The Problem of Wild Minds: Knowing Animals in Grizzly Man and Ming of Harlem


Near the end of W. G. Sebald’s Austerlitz, the book’s eponymous protagonist recalls visiting the zoo of the Jardin des Plantes with his friend Marie.1 The zoo is in bad shape; the pair overhear children questioning their parents: “Mais il est où? Pourquoi il se cache? Pourquoi il ne bouge pas? Est-ce qu’il est mort?” Sebald writes:

I recollect that I myself saw a family of fallow deer gathered together by a manger of hay near the perimeter fence of a dusty enclosure where no grass grew, a living picture of mutual trust and harmony which also had about it an air of constant vigilance and alarm.

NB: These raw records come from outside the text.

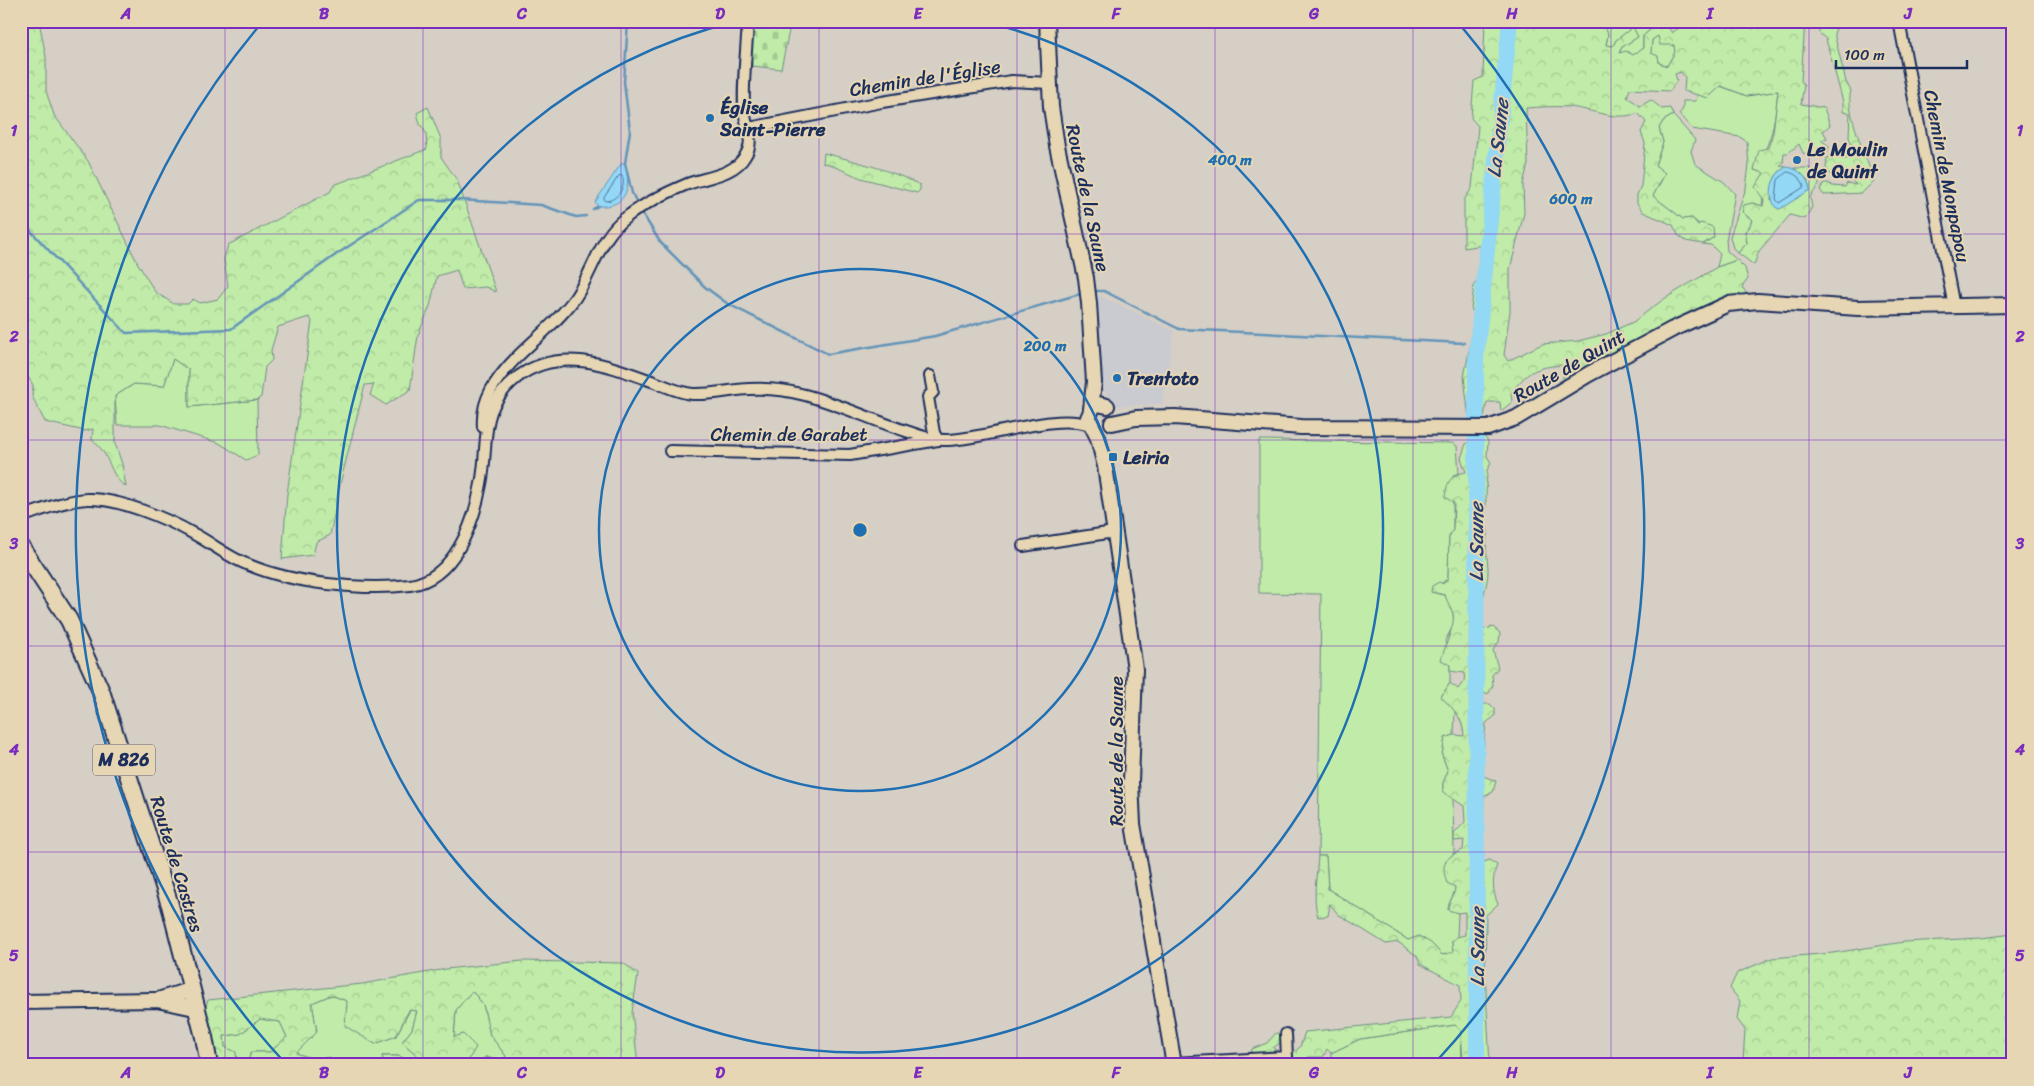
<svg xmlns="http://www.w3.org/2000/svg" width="2034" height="1086" viewBox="0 0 2034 1086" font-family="Sriracha,sans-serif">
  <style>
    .built { fill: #cacad1 }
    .green { fill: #c0eba8; stroke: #6e8d83 }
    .forest { fill: url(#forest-crowns); stroke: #6e8d83; fill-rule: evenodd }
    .cemetery { fill: url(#cemetery-stones); stroke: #6e8d83 }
    .water { fill: #93d8f5; stroke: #6394b9 }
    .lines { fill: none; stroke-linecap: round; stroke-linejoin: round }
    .shore { stroke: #4b739a; stroke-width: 1 }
    .stream { stroke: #6394b9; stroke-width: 2.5 }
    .river { stroke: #93d8f5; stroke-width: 16 }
    .street-casing { stroke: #1b2f5e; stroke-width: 14 }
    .secondary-casing { stroke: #1b2f5e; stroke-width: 18 }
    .primary-casing { stroke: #1b2f5e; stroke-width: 20 }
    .street { stroke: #e7d6b3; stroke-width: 10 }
    .secondary { stroke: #e7d6b3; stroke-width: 14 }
    .primary { stroke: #e7d6b3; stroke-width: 16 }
    .grid { fill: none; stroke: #7b2cbf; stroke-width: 1; stroke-opacity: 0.55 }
    .ring { fill: none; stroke: #1f6fb2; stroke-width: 2.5 }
    .poi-dot { fill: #1f6fb2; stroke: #e7d6b3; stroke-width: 2 }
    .labels { text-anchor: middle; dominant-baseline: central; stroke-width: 4; stroke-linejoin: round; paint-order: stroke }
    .shield { fill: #e7d6b3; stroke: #586178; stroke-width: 1 }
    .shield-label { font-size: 18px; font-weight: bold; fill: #1b2f5e }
    .street-label { font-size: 19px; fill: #1b2f5e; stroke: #e7d6b3 }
    .poi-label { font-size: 19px; font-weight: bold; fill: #1b2f5e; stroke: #e7d6b3; text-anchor: start }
    .water-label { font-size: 20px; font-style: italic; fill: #27406d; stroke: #e7d6b3 }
    .centre { fill: #1f6fb2; stroke: #e7d6b3; stroke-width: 2.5 }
    .ring-label { font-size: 15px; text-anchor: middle; font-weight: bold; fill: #1f6fb2; stroke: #e7d6b3; stroke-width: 4; stroke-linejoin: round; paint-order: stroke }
    .neatline { fill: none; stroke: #7b2cbf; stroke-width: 2 }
    .grid-label { font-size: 16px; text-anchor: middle; font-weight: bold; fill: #7b2cbf }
  </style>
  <defs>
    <pattern id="forest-crowns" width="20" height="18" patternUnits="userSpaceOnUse" patternTransform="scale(1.25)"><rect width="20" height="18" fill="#c0eba8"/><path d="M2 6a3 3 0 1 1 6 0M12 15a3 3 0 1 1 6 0" fill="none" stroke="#a4ca93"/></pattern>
    <pattern id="cemetery-stones" width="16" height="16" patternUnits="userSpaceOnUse" patternTransform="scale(1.25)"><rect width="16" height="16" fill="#c0eba8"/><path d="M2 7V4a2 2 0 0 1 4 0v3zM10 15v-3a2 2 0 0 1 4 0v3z" fill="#a4ca93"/></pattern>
  </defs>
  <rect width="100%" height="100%" fill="#d6cfc5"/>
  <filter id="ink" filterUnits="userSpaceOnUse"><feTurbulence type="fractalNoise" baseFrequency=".02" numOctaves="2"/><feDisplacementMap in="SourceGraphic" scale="10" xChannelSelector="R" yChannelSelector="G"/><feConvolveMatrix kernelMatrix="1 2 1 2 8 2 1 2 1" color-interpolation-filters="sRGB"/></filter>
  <g filter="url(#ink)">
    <path class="built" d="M1096 294 1174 331 1162 404 1117 406 1104 391Z"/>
    <g class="green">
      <path d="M1602 21H1653L1650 30 1643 36V48L1633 55 1619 54 1622 47 1638 37 1633 28 1616 40 1613 46H1606L1608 34Z"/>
      <path d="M1659 35 1674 45 1675 52 1667 66 1659 63 1651 53 1652 40Z"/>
      <path d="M1720 86 1747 96 1778 91C1774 125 1773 140 1754 170L1765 173 1762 206 1752 203C1752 212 1754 225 1745 231L1747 243 1738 253 1733 248 1730 237 1746 188 1749 165 1747 142 1740 137 1692 129 1679 114 1683 109V101H1696L1698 93 1708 98Z"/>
      <path d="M1673 115 1695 140 1691 151 1695 164 1724 182 1735 194 1726 240 1727 251 1737 260 1717 267 1720 254 1711 245 1703 244 1714 237 1692 218 1683 219 1653 196 1665 174 1655 165 1663 142 1659 128 1663 121Z"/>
      <path d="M173 359 189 370V407L257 400 258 455 246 460 219 443 160 425H117L115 396 134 384 164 386Z"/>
      <path d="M1259 440 1452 443 1457 446 1459 473 1453 475V530L1449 537 1448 578 1431 592 1445 595 1453 613 1454 624 1445 641 1450 665V683L1441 697 1455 710 1454 735 1445 738 1442 755 1448 771 1443 783V792L1453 799 1454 853 1445 862C1448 869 1456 882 1455 890 1453 897 1449 901 1448 909L1458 913 1457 937 1452 941 1453 953 1442 955 1431 943 1408 940 1328 889 1326 856H1318L1321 594 1259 593Z"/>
      <path d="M472 991 483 1004 490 1035 506 1056 503 1062 486 1057 472 1065 454 1038 456 1010Z"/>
      <path d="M331 995 347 1001 375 1044 396 1036 410 1010 417 1011 412 1029 402 1042 419 1057 413 1062 398 1056H382L385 1065H331L330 1057 316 1060 296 1053 317 1032 312 1003Z"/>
      <path d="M260 1019 280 1022 287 1037 270 1052H251L247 1065H237L225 1047 224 1036 240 1034Z"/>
      <path d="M1455 1025 1461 1031 1462 1065H1332L1331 1053 1360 1039Z"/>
    </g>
    <g class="forest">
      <path d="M21 21H39L46 57V91L54 115 88 161 137 262 155 292 174 304H188L193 299 200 303 218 299 228 286 224 259 228 245 330 192 334 185 427 149 426 133 420 124 417 113 428 107 441 139V157L457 180 496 292 486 287 463 289 457 270 437 276 430 306 418 335 410 390 386 405 370 395 374 384 365 385 341 480 330 535 316 542 313 555 282 559 287 494 312 321 309 317 278 327 271 350 272 360 265 367 261 397 257 400 189 407V370L173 359 164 386 134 384 115 396V443L122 464 126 487C108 475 112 455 92 440L93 429 85 431 45 422 32 396 33 385 21 365Z"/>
      <path d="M1485 21H1602L1608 34 1606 45 1613 46 1616 40 1633 27 1638 37 1622 47 1619 53 1626 51 1633 55 1643 48V36L1650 30 1653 21H1664L1672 33 1682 25V21H1805L1801 81 1804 85 1801 104 1824 108 1830 125 1823 131 1827 138 1821 140 1829 146 1827 153 1822 158 1803 153 1799 144 1788 153H1784L1783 163 1780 166 1786 167C1772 175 1772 185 1771 200L1809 181 1794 168H1810L1809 177 1819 179V185L1810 197 1812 207 1805 219 1790 215 1759 251 1754 265 1738 253 1747 243 1745 231 1749 228 1752 220 1742 212 1744 205 1752 203 1763 206 1764 200 1755 187 1764 173 1754 170 1759 150 1768 148 1773 133 1778 91 1747 96 1721 86 1708 98 1684 91 1685 77 1681 72 1675 74 1677 80 1670 91 1630 89 1627 97 1640 106 1651 100 1662 109 1670 108 1673 115 1663 121 1659 128 1663 142 1655 165 1665 173 1653 196 1683 219 1692 218 1698 225 1701 223 1713 227 1714 237 1703 244 1686 241 1678 235 1673 225 1643 212 1637 203V195L1641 186 1645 143 1641 132 1646 122 1638 113C1615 122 1592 109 1569 107 1555 106 1539 107 1526 108L1528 164 1523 184 1524 213 1510 269V311L1504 355 1508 361 1542 344 1578 341 1606 334 1633 322 1664 299 1717 267 1737 260 1745 268 1748 279 1742 287 1747 294 1743 299 1625 346 1618 356 1566 382 1563 379 1564 365C1536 367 1528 370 1511 393L1512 402 1501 411 1500 402H1487L1483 421 1469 419 1464 377 1476 315 1471 309 1474 286 1482 268 1483 245 1464 248V200L1472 188 1478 126 1471 118 1474 81 1483 77ZM1658 36 1660 45H1674L1675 52 1667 66 1659 63 1658 56 1651 53 1652 40Z"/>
      <path d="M1819 21H1840L1834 33 1846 82 1851 91C1844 110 1868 160 1874 181L1862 193 1824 195 1820 190 1824 183H1829L1832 186 1845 187 1847 183 1856 185 1851 179 1839 176 1843 168 1838 166 1837 171 1830 174 1826 168 1827 158 1832 157 1846 159 1855 156 1849 137 1850 113 1843 112V102L1826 39 1819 33Z"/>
      <path d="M824 153C857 162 889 169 920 185V190L917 193 861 178 826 163 823 164Z"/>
      <path d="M1481 433 1488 441 1487 456 1491 463 1487 470 1485 524 1488 532C1484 542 1488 560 1488 571 1488 583 1483 594 1482 606 1481 614 1482 622 1481 630L1493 627 1500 633 1499 642 1493 650 1498 668 1492 675 1493 685 1489 693 1483 694 1482 704H1490L1495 709V716L1486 723 1481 775 1496 781 1493 792 1484 796 1482 863 1489 860 1497 865C1492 877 1492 892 1498 904L1486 915 1485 973 1490 1065H1469L1463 1062 1461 1031 1455 1025 1360 1039 1331 1053 1327 1049 1323 1057H1308L1310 1061 1307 1065H1234L1250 1057 1252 1049 1267 1043 1276 1033 1284 1034 1281 1042 1273 1048 1281 1053 1292 1054 1300 1047 1305 1032 1451 1017 1461 1001 1460 985 1420 964 1417 956 1398 942 1386 944 1338 914 1330 904 1328 916 1318 917C1312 898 1317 876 1318 856H1326L1328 889 1408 940 1419 936 1431 943 1442 955 1453 952 1452 941 1457 937 1465 935V912L1458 913 1448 910C1449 901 1455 895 1455 887L1447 883C1440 864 1445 857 1463 850L1464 840 1454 841V834L1465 822 1464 806 1443 792V783L1448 771 1442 755 1445 738 1454 735 1464 736C1463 718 1454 709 1441 697L1450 683 1458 689 1464 681 1465 673 1450 671V665L1441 660C1444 648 1456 623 1453 614 1451 607 1447 602 1445 595L1431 592 1432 586 1439 582 1443 584 1448 578 1449 537 1453 530 1454 503 1445 497C1447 482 1450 475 1466 472L1461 458 1466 444Z"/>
      <path d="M2013 934V1065H1736L1743 1062 1745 1030 1737 1019 1740 1001 1730 988 1737 973 1772 958 1833 953 1904 942 1981 938Z"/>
      <path d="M522 961 623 963 638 974 632 1012 638 1065H473L486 1057 503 1062 506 1056 490 1035 483 1004 472 991 456 1010 454 1037 463 1034 476 1047 469 1059 472 1065H385L382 1056H398L413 1062 419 1057 402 1042 412 1029 417 1011 409 1010 396 1036 375 1044 345 1026 347 1001 331 995 312 1003 317 1032 296 1053 316 1060 330 1057 331 1065H247L251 1052H270L287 1037 280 1022 260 1019 240 1034 224 1036 225 1047 236 1052 237 1065H216L204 1013 208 1000 362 984 446 969Z"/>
    </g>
    <path class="cemetery" d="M750 21H791L781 69 752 66Z"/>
    <g class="water">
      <path d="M625 163C631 186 628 208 598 206L595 202 621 164Z"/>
      <path d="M1786 167C1799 168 1808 177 1810 190L1780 209 1775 207C1767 192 1772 175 1786 167Z"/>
    </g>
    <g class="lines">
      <g class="shore">
        <path d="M1787 172C1794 172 1804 180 1804 187L1779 203 1776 199 1778 180Z"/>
        <path d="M619 176 622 175C627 187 617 201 605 201L604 198Z"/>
      </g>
      <g class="stream">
        <path d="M628 21 624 82 630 131 625 163 632 193 638 205"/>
        <path d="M593 209 598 206"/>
        <path d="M641 211 660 242 705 287 728 304 828 354 935 336 1080 294"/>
        <path d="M21 215 28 228 126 333 231 329 337 254 419 200H460L541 205 576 217 586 216"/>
        <path d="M1096 291H1104L1179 329 1464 343"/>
        <path d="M1474 343H1478"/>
      </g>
      <path class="river" d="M1477 1065 1476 359 1510 21"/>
      <g class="street-casing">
        <g id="street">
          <path d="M1899 21 1954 307"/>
          <path d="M749 128 882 102 1012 81 1049 83"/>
          <path d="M483 427C482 414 485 401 491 390 512 353 551 332 575 298 594 270 600 235 628 216 645 203 666 193 685 185 704 177 734 176 745 156 754 143 748 131 745 116 741 93 747 47 748 21"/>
          <path d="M670 451 850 455 938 440 934 433 928 397 933 392 930 376"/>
          <path d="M21 517C42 510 65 500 88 499 118 498 168 519 194 534 213 544 229 558 249 565 292 583 363 591 410 585 454 579 474 523 481 484 490 441 476 409 519 376 562 345 613 367 657 383 668 387 680 393 693 394 711 395 730 390 749 389 767 388 787 390 805 395 839 404 872 420 906 431 919 435 933 441 948 440 989 439 1053 412 1090 425"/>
          <path d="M1023 546 1114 532"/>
          <path d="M1173 1063 1287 1057 1286 1034"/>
        </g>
      </g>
      <g class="secondary-casing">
        <g id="secondary">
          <path d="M1047 21 1051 107 1057 146 1086 278 1089 303 1094 382 1091 409"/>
          <path d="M1107 406 1098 404 1093 407 1088 418 1098 438 1105 466 1135 669 1131 782 1133 824 1174 1065"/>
          <path d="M1112 423 1136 418 1175 417 1301 427 1488 428 1516 418 1589 374 1673 329 1728 304 1758 301 1858 308 2013 305"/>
          <path d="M158 1000 192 989"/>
          <path d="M21 1002 157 1000 190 1007 196 1006"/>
        </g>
      </g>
      <g class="primary-casing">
        <path id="primary" d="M21 547 69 620 101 691 170 905 204 1037 209 1065"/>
      </g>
      <use href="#street" class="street"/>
      <use href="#secondary" class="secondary"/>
      <use href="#primary" class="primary"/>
    </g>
  </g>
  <path class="grid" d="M225 21V1065M423 21V1065M621 21V1065M819 21V1065M1017 21V1065M1215 21V1065M1413 21V1065M1611 21V1065M1809 21V1065M21 234H2013M21 440H2013M21 646H2013M21 852H2013"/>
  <g class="ring">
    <circle cx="860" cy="530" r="261"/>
    <path d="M982 21A523 523 0 1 1 738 21"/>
    <path d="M287 1065A784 784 0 0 1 259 26M1461 26A784 784 0 0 1 1433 1065"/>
  </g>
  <g class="poi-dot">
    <circle cx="710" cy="118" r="5"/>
    <circle cx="1797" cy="160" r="5"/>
    <circle cx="1117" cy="378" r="5"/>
    <rect x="1108" y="452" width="10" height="10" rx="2.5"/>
  </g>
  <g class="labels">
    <rect class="shield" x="93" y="744.5" width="62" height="31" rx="4"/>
    <g class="shield-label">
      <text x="124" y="760">M 826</text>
    </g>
    <g class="street-label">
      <text transform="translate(925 78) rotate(-9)">Chemin de l'Église</text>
      <text transform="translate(1947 176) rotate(79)">Chemin de Monpapou</text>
      <text transform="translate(1088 198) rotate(78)">Route de la Saune</text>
      <text transform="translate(1569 366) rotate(-30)">Route de Quint</text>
      <text x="789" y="434">Chemin de Garabet</text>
      <text transform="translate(1116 751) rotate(-90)">Route de la Saune</text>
      <text transform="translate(177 864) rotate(73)">Route de Castres</text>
    </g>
    <g class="poi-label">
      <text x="720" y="107">Église<tspan x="720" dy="22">Saint-Pierre</tspan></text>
      <text x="1807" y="149">Le Moulin<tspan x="1807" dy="22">de Quint</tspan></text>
      <text x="1127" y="378">Trentoto</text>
      <text x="1123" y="457">Leiria</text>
    </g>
    <g class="water-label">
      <text transform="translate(1498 138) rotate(-84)">La Saune</text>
      <text transform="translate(1476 542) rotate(-90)">La Saune</text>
      <text transform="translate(1477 947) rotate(-90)">La Saune</text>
    </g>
  </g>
  <circle cx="860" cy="530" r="8" class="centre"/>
  <g class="ring-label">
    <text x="1230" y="165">400 m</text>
    <text x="1571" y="204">600 m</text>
    <text x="1045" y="351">200 m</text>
  </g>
  <rect width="2034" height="1086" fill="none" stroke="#e7d6b3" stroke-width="55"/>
  <path d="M1836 60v8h131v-8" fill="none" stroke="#1b2f5e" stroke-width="2.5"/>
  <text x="1844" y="60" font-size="15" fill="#1b2f5e" stroke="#e7d6b3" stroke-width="4" paint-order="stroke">100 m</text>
  <rect x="28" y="28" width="1978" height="1030" class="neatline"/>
  <g class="grid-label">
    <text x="126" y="19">A</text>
    <text x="324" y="19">B</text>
    <text x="522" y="19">C</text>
    <text x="720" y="19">D</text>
    <text x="918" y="19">E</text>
    <text x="1116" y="19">F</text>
    <text x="1314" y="19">G</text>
    <text x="1512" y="19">H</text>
    <text x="1710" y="19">I</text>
    <text x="1908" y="19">J</text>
    <text x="14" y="136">1</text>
    <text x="2020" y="136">1</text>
    <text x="14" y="342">2</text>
    <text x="2020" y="342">2</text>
    <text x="14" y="549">3</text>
    <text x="2020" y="549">3</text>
    <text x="14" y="755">4</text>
    <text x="2020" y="755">4</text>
    <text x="14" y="961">5</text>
    <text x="2020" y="961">5</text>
    <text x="126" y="1078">A</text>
    <text x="324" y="1078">B</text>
    <text x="522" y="1078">C</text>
    <text x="720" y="1078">D</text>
    <text x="918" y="1078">E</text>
    <text x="1116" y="1078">F</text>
    <text x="1314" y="1078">G</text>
    <text x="1512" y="1078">H</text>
    <text x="1710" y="1078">I</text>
    <text x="1908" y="1078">J</text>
  </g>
</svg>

Marie particularly asked me to take a photograph of this beautiful group, and as she did so, said Austerlitz, she said something which I have never forgotten, she said that captive animals and we ourselves, their human counterparts, view one another à travers une brèche d’incomprehension.


This phrase from Marie that sticks in Austerlitz’s memory seems to be a French rendering of a phrase from John Berger’s “Why Look at Animals?”2 There, Berger inquires into what it is for “man” to encounter “the animal” – which, as he puts it, “scrutinizes him across a narrow abyss of non-comprehension.”